Ukraine Bookmarks 522
Neue Bellonas Ukraine Leseliste am 522. Tag des Ukraine Kriegs (30. Juli 2023)
#UkraineBookmarks ist eine kuratierte und kommentierte Liste von Links zum Ukraine Krieg, die ich aktuell lesenswert finde und teilen möchte. Sie erscheint alle zwei Wochen. Ukraine Bookmarks ist eine Art bewerteter Mini-Presse-Reader zum schlimmsten und wahrscheinlich folgenreichsten Krieg in Europa seit 1945 mit den subjektiv lesenswertesten Posts dazu. Meinen anderen Newsletter
findet ihr hier.522 Tage Krieg: Reconquista
Wie alle 14 Tage kommt auch heute wieder meine völlig subjektive Zusammenfassung zu Russlands Krieg gegen die Ukraine.

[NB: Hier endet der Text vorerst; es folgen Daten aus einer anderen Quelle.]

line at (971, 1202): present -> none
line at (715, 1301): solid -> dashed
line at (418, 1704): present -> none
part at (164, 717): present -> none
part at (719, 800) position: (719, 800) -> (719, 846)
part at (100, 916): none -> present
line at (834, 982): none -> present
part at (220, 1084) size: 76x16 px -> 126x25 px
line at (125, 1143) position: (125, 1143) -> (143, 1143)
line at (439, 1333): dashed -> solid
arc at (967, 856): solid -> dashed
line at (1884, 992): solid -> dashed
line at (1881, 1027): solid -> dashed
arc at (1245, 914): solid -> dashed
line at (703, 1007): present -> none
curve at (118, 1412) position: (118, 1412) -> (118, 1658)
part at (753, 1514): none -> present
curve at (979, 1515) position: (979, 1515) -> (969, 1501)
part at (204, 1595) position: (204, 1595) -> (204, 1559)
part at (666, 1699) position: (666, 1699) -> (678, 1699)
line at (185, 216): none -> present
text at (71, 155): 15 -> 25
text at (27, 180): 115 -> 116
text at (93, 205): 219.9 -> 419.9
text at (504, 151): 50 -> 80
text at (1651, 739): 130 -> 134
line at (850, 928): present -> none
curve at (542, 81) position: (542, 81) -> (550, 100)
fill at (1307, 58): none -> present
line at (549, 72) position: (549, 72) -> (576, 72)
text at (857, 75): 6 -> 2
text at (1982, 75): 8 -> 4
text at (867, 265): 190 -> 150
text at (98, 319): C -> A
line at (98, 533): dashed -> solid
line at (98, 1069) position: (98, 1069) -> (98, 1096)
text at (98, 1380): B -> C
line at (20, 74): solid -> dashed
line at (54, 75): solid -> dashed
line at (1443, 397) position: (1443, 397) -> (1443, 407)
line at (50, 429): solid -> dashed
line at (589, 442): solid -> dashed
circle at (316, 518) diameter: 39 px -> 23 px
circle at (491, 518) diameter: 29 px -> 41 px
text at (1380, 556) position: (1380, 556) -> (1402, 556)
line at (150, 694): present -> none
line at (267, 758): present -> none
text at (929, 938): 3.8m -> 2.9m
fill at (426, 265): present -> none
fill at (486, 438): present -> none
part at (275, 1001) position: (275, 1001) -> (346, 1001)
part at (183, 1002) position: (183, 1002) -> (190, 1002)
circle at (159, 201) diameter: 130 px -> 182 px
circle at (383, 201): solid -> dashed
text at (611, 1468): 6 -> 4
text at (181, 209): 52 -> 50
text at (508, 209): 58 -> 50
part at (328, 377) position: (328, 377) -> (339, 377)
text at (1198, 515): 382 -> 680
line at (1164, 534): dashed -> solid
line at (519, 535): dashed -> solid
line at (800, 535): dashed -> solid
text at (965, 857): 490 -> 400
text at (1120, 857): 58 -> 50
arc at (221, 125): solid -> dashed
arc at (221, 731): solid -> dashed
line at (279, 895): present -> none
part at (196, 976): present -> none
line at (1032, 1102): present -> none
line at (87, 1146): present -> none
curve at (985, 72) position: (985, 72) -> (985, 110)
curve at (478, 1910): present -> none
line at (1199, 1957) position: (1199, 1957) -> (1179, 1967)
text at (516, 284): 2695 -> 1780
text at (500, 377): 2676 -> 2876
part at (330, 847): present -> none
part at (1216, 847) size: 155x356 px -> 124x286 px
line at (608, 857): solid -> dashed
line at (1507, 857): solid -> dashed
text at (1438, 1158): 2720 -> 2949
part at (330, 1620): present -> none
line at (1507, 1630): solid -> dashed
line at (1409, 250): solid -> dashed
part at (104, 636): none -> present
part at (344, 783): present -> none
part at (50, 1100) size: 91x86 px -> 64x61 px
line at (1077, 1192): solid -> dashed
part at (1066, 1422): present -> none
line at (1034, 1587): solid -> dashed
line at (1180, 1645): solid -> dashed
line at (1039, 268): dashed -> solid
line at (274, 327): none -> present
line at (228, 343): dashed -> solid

Kurzer Intro-Text für neue Leser:innen:
Weil ich ein paar neue Leser:innen bekommen habe, eine kurze Zusammenfassung, warum ich diesen Newsletter herausgebe. Eigentlich bin ich Marketingstratege in Hamburg, habe aber Politikwissenschaften studiert, ein Buch über Nordkoreas Atomwaffen herausgegeben und eine lebenslange Leidenschaft für Sicherheitspolitik. Meinen sicherheitspolitischen Blog Neue Bellona gibt es seit 2015. Aber seien wir ehrlich: Bis 2022 war Sicherheitspolitik nicht unbedingt ein Hype-Thema. 😢 Neues Leben (und Interesse) bekam Neue Bellona tatsächlich erst mit dem Ukraine-Krieg, als Menschen feststellten, dass militärische Macht plötzlich auch wieder in unseren Alltag einzieht. Alle zwei Wochen fasse ich hier das zusammen, was ich aus ziemlich vielen Quellen abseits der SPIEGEL-Artikel über die Ukraine zusammenklaube. Denn tatsächlich muss ich sagen, dass - im Gegensatz zur aktiven OSINT Community und den internationalen Medien - die deutsche Presselandschaft in der sicherheitspolitischen Beurteilung des Ukraine-Kriegs bisher keine gute Figur macht. Ein inhaltlicher Disclaimer: Der Autor dieses Newsletters hofft und glaubt aus verschiedenen Gründen, dass die Ukraine diesen ihr aufgezwungenen Krieg siegreich ist 🇺🇦. Ich bin mir dennoch bewusst, dass “Hopium” ein gefährliches Gift ist. Die Situation ist sehr schwierig, der Ausgang ist ungewiss und die Gefahr, Russland zu unterschätzen, immer präsent. Ich bemühe mich um ausgeglichen analysierende Links, die die Kriegslage halbwegs realistisch einschätzen helfen.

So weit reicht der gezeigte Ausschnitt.